We manufacture and supply reliable, high-quality medicines and vaccines to meet patients’ needs and drive our performance. Our network of 37 medicines and vaccines manufacturing sites delivered 1.7 billion packs of medicines and 409 million vaccine doses in 2024 to help make a positive impact on the health of millions of people. Our supply chain is not just core to our operations; it’s vital to bringing our innovations to patients as quickly, efficiently and effectively as possible. Technology is transforming how we manufacture medicines and vaccines, enabling us to increase the speed, quality and scale of product supply. We need the very best minds and capability to help us on our journey to make more complex products, harnessing the power of smart manufacturing technologies including robotics, digital solutions and artificial intelligence to deliver for patients. Position Summary You will lead and strengthen quality systems that support safe, compliant and reliable manufacturing and laboratory operations. You will work closely with site teams, technical experts and external partners to maintain strong processes and clear data. We value practical quality systems experience, calm decision-making and a collaborative approach.

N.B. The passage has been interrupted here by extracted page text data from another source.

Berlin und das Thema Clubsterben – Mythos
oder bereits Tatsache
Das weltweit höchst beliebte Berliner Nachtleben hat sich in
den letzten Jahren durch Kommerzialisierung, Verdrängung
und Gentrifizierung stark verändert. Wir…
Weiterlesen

This role offers growth, visible impact on patient supply and alignment with GSK’s mission of uniting science, technology and talent to get ahead of disease together.

Requirements

Bachelor’s Degree in a Scientific, Technical, Computer Science discipline or equivalent experience
8+ years’ experience in commercial pharmaceutical manufacturing facility. , biotech or related regulated quality operations, including supervisory roles.
Hands-on experience: change control, deviation investigations, CAPA, document control, and validation or qualification activities.
Familiarity with digital tools and systems.

Nice To Haves

Advanced degree in fields such as Chemistry, Biology, Pharmacy, or Engineering.
Experience managing supplier or contract manufacturing quality relationships.
Knowledge of electronic quality management systems, data integrity frameworks, and regulatory expectations.
Expertise in continuous improvement, data analytics, lean six sigma, and industry standards (cGMP, ISO).
Leadership experience, strong collaboration skills, and effective decision-making capabilities.

Responsibilities

Responsible for creating and driving the Quality digital strategy in collaboration with site and central functions, including delivery of smart manufacturing initiatives.
Provide leadership and strategy for the site data integrity and governance program.
Uses lean six sigma methodologies to advance systemic quality improvements through the GSK production system.
Ensure comprehensive training compliance for all relevant personnel, maintaining up-to-date training records and facilitating necessary training programs.
Manages implementation of local updates to site quality digital systems including VQMS, MERP through appropriate change management procedures.
Develop, implement, and monitor the Quality Improvement Plan, and drive continuous improvement initiatives.
Collaborate with cross-functional teams to ensure alignment and integration of quality systems and processes.
Develop and maintain quality documentation systems, ensuring regulatory compliance, accessibility, and continuous improvement.
Drive initiatives for Quality Culture at site.